§ Exercise: Set the entries below down again, please. Match them exactly.
★ ★ ★
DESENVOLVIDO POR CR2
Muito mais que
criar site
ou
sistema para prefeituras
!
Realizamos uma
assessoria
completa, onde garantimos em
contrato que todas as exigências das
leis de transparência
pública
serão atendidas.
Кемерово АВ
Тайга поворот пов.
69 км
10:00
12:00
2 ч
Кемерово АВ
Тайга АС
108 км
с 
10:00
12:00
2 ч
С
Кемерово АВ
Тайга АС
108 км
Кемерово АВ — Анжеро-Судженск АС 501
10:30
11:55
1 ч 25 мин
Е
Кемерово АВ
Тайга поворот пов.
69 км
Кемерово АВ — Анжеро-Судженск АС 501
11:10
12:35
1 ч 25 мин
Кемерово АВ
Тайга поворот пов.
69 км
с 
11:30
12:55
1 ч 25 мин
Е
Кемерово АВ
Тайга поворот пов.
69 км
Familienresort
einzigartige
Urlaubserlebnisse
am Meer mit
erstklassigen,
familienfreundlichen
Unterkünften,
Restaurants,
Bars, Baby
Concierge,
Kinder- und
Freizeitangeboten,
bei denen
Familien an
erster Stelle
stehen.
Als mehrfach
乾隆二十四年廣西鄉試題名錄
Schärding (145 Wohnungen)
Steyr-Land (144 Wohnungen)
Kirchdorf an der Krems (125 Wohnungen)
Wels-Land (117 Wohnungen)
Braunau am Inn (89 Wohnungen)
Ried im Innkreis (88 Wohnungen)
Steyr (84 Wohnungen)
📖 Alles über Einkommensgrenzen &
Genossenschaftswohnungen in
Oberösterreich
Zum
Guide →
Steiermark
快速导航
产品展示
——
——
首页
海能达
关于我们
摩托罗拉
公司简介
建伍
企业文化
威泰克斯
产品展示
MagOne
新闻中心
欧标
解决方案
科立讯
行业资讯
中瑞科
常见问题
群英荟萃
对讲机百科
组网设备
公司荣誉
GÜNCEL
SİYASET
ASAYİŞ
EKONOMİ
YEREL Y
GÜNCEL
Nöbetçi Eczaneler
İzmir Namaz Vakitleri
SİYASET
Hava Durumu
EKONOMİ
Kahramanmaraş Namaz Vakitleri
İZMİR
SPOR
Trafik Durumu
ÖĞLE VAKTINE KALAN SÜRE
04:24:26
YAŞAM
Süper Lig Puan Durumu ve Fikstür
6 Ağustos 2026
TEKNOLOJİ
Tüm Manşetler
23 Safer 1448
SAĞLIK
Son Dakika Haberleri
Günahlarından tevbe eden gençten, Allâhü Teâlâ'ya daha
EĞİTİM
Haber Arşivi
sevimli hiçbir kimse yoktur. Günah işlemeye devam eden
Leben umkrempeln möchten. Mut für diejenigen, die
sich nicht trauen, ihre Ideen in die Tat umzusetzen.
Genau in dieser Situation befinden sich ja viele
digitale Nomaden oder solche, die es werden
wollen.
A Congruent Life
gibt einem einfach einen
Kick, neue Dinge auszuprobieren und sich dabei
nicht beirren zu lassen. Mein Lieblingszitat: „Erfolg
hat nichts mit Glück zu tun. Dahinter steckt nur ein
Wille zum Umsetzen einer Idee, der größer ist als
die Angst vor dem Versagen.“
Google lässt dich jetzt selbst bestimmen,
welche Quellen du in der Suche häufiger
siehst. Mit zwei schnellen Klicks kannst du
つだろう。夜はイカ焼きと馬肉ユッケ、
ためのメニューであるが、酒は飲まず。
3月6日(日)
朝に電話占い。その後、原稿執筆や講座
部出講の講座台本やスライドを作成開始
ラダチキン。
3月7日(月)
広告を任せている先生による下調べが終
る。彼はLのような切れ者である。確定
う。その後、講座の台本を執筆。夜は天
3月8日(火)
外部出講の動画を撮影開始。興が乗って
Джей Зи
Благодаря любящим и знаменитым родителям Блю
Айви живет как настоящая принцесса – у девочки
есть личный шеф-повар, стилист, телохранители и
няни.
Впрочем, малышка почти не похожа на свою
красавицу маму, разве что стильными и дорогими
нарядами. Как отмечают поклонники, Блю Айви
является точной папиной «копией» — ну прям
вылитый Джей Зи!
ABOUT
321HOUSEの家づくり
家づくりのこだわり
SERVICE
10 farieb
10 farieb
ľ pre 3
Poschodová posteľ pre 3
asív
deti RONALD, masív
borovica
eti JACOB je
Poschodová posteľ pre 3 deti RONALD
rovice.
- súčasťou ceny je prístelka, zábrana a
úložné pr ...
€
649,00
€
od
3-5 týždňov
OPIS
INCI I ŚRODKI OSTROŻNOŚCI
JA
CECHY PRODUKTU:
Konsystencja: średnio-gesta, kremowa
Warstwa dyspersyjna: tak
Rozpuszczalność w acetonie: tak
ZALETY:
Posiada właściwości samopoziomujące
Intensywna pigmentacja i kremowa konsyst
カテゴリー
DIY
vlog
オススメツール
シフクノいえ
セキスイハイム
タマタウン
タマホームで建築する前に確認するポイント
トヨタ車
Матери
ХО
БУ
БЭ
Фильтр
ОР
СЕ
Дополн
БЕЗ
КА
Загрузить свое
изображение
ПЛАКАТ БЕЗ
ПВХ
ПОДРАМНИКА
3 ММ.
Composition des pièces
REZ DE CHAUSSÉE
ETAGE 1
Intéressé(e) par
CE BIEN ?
★ ★ ★
§ Answer:
DESENVOLVIDO POR CR2
Muito mais que
criar site
ou
sistema para prefeituras
!
Realizamos uma
assessoria
completa, onde garantimos em
contrato que todas as exigências das
leis de transparência
pública
serão atendidas.
Кемерово АВ
Тайга поворот пов.
69 км
10:00
12:00
2 ч
Кемерово АВ
Тайга АС
108 км
с 
10:00
12:00
2 ч
С
Кемерово АВ
Тайга АС
108 км
Кемерово АВ — Анжеро-Судженск АС 501
10:30
11:55
1 ч 25 мин
Е
Кемерово АВ
Тайга поворот пов.
69 км
Кемерово АВ — Анжеро-Судженск АС 501
11:10
12:35
1 ч 25 мин
Кемерово АВ
Тайга поворот пов.
69 км
с 
11:30
12:55
1 ч 25 мин
Е
Кемерово АВ
Тайга поворот пов.
69 км
Familienresort
einzigartige
Urlaubserlebnisse
am Meer mit
erstklassigen,
familienfreundlichen
Unterkünften,
Restaurants,
Bars, Baby
Concierge,
Kinder- und
Freizeitangeboten,
bei denen
Familien an
erster Stelle
stehen.
Als mehrfach
乾隆二十四年廣西鄉試題名錄
Schärding (145 Wohnungen)
Steyr-Land (144 Wohnungen)
Kirchdorf an der Krems (125 Wohnungen)
Wels-Land (117 Wohnungen)
Braunau am Inn (89 Wohnungen)
Ried im Innkreis (88 Wohnungen)
Steyr (84 Wohnungen)
📖 Alles über Einkommensgrenzen &
Genossenschaftswohnungen in
Oberösterreich
Zum
Guide →
Steiermark
快速导航
产品展示
——
——
首页
海能达
关于我们
摩托罗拉
公司简介
建伍
企业文化
威泰克斯
产品展示
MagOne
新闻中心
欧标
解决方案
科立讯
行业资讯
中瑞科
常见问题
群英荟萃
对讲机百科
组网设备
公司荣誉
GÜNCEL
SİYASET
ASAYİŞ
EKONOMİ
YEREL Y
GÜNCEL
Nöbetçi Eczaneler
İzmir Namaz Vakitleri
SİYASET
Hava Durumu
EKONOMİ
Kahramanmaraş Namaz Vakitleri
İZMİR
SPOR
Trafik Durumu
ÖĞLE VAKTINE KALAN SÜRE
04:24:26
YAŞAM
Süper Lig Puan Durumu ve Fikstür
6 Ağustos 2026
TEKNOLOJİ
Tüm Manşetler
23 Safer 1448
SAĞLIK
Son Dakika Haberleri
Günahlarından tevbe eden gençten, Allâhü Teâlâ'ya daha
EĞİTİM
Haber Arşivi
sevimli hiçbir kimse yoktur. Günah işlemeye devam eden
Leben umkrempeln möchten. Mut für diejenigen, die
sich nicht trauen, ihre Ideen in die Tat umzusetzen.
Genau in dieser Situation befinden sich ja viele
digitale Nomaden oder solche, die es werden
wollen.
A Congruent Life
gibt einem einfach einen
Kick, neue Dinge auszuprobieren und sich dabei
nicht beirren zu lassen. Mein Lieblingszitat: „Erfolg
hat nichts mit Glück zu tun. Dahinter steckt nur ein
Wille zum Umsetzen einer Idee, der größer ist als
die Angst vor dem Versagen.“
Google lässt dich jetzt selbst bestimmen,
welche Quellen du in der Suche häufiger
siehst. Mit zwei schnellen Klicks kannst du
つだろう。夜はイカ焼きと馬肉ユッケ、
ためのメニューであるが、酒は飲まず。
3月6日(日)
朝に電話占い。その後、原稿執筆や講座
部出講の講座台本やスライドを作成開始
ラダチキン。
3月7日(月)
広告を任せている先生による下調べが終
る。彼はLのような切れ者である。確定
う。その後、講座の台本を執筆。夜は天
3月8日(火)
外部出講の動画を撮影開始。興が乗って
Джей Зи
Благодаря любящим и знаменитым родителям Блю
Айви живет как настоящая принцесса – у девочки
есть личный шеф-повар, стилист, телохранители и
няни.
Впрочем, малышка почти не похожа на свою
красавицу маму, разве что стильными и дорогими
нарядами. Как отмечают поклонники, Блю Айви
является точной папиной «копией» — ну прям
вылитый Джей Зи!
ABOUT
321HOUSEの家づくり
家づくりのこだわり
SERVICE
10 farieb
10 farieb
ľ pre 3
Poschodová posteľ pre 3
asív
deti RONALD, masív
borovica
eti JACOB je
Poschodová posteľ pre 3 deti RONALD
rovice.
- súčasťou ceny je prístelka, zábrana a
úložné pr ...
€
649,00
€
od
3-5 týždňov
OPIS
INCI I ŚRODKI OSTROŻNOŚCI
JA
CECHY PRODUKTU:
Konsystencja: średnio-gesta, kremowa
Warstwa dyspersyjna: tak
Rozpuszczalność w acetonie: tak
ZALETY:
Posiada właściwości samopoziomujące
Intensywna pigmentacja i kremowa konsyst
カテゴリー
DIY
vlog
オススメツール
シフクノいえ
セキスイハイム
タマタウン
タマホームで建築する前に確認するポイント
トヨタ車
Матери
ХО
БУ
БЭ
Фильтр
ОР
СЕ
Дополн
БЕЗ
КА
Загрузить свое
изображение
ПЛАКАТ БЕЗ
ПВХ
ПОДРАМНИКА
3 ММ.
Composition des pièces
REZ DE CHAUSSÉE
ETAGE 1
Intéressé(e) par
CE BIEN ?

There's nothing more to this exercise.